» To-do item: Could you copy every record below exactly as it stands?

————————

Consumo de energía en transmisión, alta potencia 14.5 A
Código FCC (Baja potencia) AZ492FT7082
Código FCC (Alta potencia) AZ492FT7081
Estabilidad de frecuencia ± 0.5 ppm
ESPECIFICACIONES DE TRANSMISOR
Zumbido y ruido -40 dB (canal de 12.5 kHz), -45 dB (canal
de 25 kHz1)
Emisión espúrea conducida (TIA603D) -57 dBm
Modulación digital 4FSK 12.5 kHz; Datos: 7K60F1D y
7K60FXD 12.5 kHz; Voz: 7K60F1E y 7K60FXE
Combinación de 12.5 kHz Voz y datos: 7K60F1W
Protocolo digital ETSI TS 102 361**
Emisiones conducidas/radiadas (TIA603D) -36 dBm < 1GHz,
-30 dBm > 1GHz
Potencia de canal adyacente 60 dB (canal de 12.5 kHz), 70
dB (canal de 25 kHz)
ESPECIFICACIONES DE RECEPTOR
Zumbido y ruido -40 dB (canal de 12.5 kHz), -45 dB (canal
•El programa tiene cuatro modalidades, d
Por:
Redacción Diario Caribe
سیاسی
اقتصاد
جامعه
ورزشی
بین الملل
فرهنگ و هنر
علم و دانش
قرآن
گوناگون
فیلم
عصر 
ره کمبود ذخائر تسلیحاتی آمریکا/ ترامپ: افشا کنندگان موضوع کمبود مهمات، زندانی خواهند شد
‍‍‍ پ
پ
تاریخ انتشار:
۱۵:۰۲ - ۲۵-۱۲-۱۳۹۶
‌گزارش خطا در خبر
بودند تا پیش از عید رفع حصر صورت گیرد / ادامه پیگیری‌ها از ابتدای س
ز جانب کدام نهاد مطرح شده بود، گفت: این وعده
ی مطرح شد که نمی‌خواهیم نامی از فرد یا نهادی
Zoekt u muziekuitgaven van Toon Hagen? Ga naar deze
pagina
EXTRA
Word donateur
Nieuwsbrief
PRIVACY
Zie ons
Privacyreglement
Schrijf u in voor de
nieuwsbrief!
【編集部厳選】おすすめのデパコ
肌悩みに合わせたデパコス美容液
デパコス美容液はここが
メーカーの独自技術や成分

————————

» Answer to the exercise:
Consumo de energía en transmisión, alta potencia 14.5 A
Código FCC (Baja potencia) AZ492FT7082
Código FCC (Alta potencia) AZ492FT7081
Estabilidad de frecuencia ± 0.5 ppm
ESPECIFICACIONES DE TRANSMISOR
Zumbido y ruido -40 dB (canal de 12.5 kHz), -45 dB (canal
de 25 kHz1)
Emisión espúrea conducida (TIA603D) -57 dBm
Modulación digital 4FSK 12.5 kHz; Datos: 7K60F1D y
7K60FXD 12.5 kHz; Voz: 7K60F1E y 7K60FXE
Combinación de 12.5 kHz Voz y datos: 7K60F1W
Protocolo digital ETSI TS 102 361**
Emisiones conducidas/radiadas (TIA603D) -36 dBm < 1GHz,
-30 dBm > 1GHz
Potencia de canal adyacente 60 dB (canal de 12.5 kHz), 70
dB (canal de 25 kHz)
ESPECIFICACIONES DE RECEPTOR
Zumbido y ruido -40 dB (canal de 12.5 kHz), -45 dB (canal
•El programa tiene cuatro modalidades, d
Por:
Redacción Diario Caribe
سیاسی
اقتصاد
جامعه
ورزشی
بین الملل
فرهنگ و هنر
علم و دانش
قرآن
گوناگون
فیلم
عصر 
ره کمبود ذخائر تسلیحاتی آمریکا/ ترامپ: افشا کنندگان موضوع کمبود مهمات، زندانی خواهند شد
‍‍‍ پ
پ
تاریخ انتشار:
۱۵:۰۲ - ۲۵-۱۲-۱۳۹۶
‌گزارش خطا در خبر
بودند تا پیش از عید رفع حصر صورت گیرد / ادامه پیگیری‌ها از ابتدای س
ز جانب کدام نهاد مطرح شده بود، گفت: این وعده
ی مطرح شد که نمی‌خواهیم نامی از فرد یا نهادی
Zoekt u muziekuitgaven van Toon Hagen? Ga naar deze
pagina
EXTRA
Word donateur
Nieuwsbrief
PRIVACY
Zie ons
Privacyreglement
Schrijf u in voor de
nieuwsbrief!
【編集部厳選】おすすめのデパコ
肌悩みに合わせたデパコス美容液
デパコス美容液はここが
メーカーの独自技術や成分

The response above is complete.